In the case of primary agriculture, the numbers are declining across the EU as well as in Ireland. There are just over 125,000 people working in agriculture, while the food sector employs more than 40,000. Although the food industry is a smaller employer than agriculture, it is more stable.

"You've two different patterns: you've declining employment in rimary agriculture but stable employment in the food industry and at the same time growing output in the food industry," says Mr O'Driscoll.

As output in the food industry is increasing, and employment remains static, productivity has increased with the adoption of new techniques as the industry uses more high-value added goods than previously.

THE growth in this industry, says Mr O'Driscoll, is in the prepared consumer foods category. Enterprise Ireland's definition of prepared consumer foods runs: "All food products which have undergone secondary processing including ready meals, processed meats, pizzas, pies, savoury products, ice cream and confectionery products, dairy desserts, soups and other prepared consumer-ready foods."

Another growth area is food ingredients. "The Kerry Group, for example, have specialised in food ingredients. They've become one of the biggest world players in the food ingredients market. The food ingredients are the kind of things that the prepared consumer foods group uses to make its products. They turn milk and beef and products into these ingredients," says Mr O'Driscoll. It is in these two growth areas that employment has grown, he says.

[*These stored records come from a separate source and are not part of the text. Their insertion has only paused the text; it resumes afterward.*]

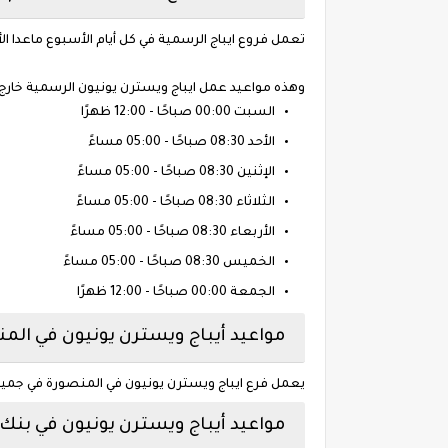
تعمل فروع ايباج الرسمية في كل أيام الأسبوع ماعدا ال
وهذه مواعيد عمل ايباج ويسترن يونيون الرسمية خارج
السبت 00:00 صباحًا - 12:00 ظهرًا
الأحد 08:30 صباحًا - 05:00 مساءً
الإثنين 08:30 صباحًا - 05:00 مساءً
الثلاثاء 08:30 صباحًا - 05:00 مساءً
الأربعاء 08:30 صباحًا - 05:00 مساءً
الخميس 08:30 صباحًا - 05:00 مساءً
الجمعة 00:00 صباحًا - 12:00 ظهرًا
مواعيد أيباج ويسترن يونيون في الم
يعمل فرع ايباج ويسترن يونيون في المنصورة في جميع أ
مواعيد أيباج ويسترن يونيون في بنك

In the basic food industry, however, the first level of processing has declined somewhat, says Mr O'Driscoll. The BSE crisis has closed some of Ireland's foreign food markets and caused a decline in consumption in some markets; this has had a knock-on effect on the industry.

Mr Farrell is aware that while traditionally the old agri-business industries have been strong and solid with plenty of innovation and notable success, particularly with butter, cheese and vacuum-packed beef, there is no doubt that the fastest growth is in the area closest to the consumer.

Changes needed in the agri-food sector have been identified in the Agri-food 2010 plan of action. For example, we need to rationalise our primary food industry, because there are too many plants involved in primary processing of beef and milk and so on.

We also need to improve our competitiveness in both agriculture and the food industry, says Mr O'Driscoll. "But if we do these things and we do it right, there is a reasonably good market there and we can grow, we've already shown that we can grow, for example in prepared consumer foods and in food ingredients."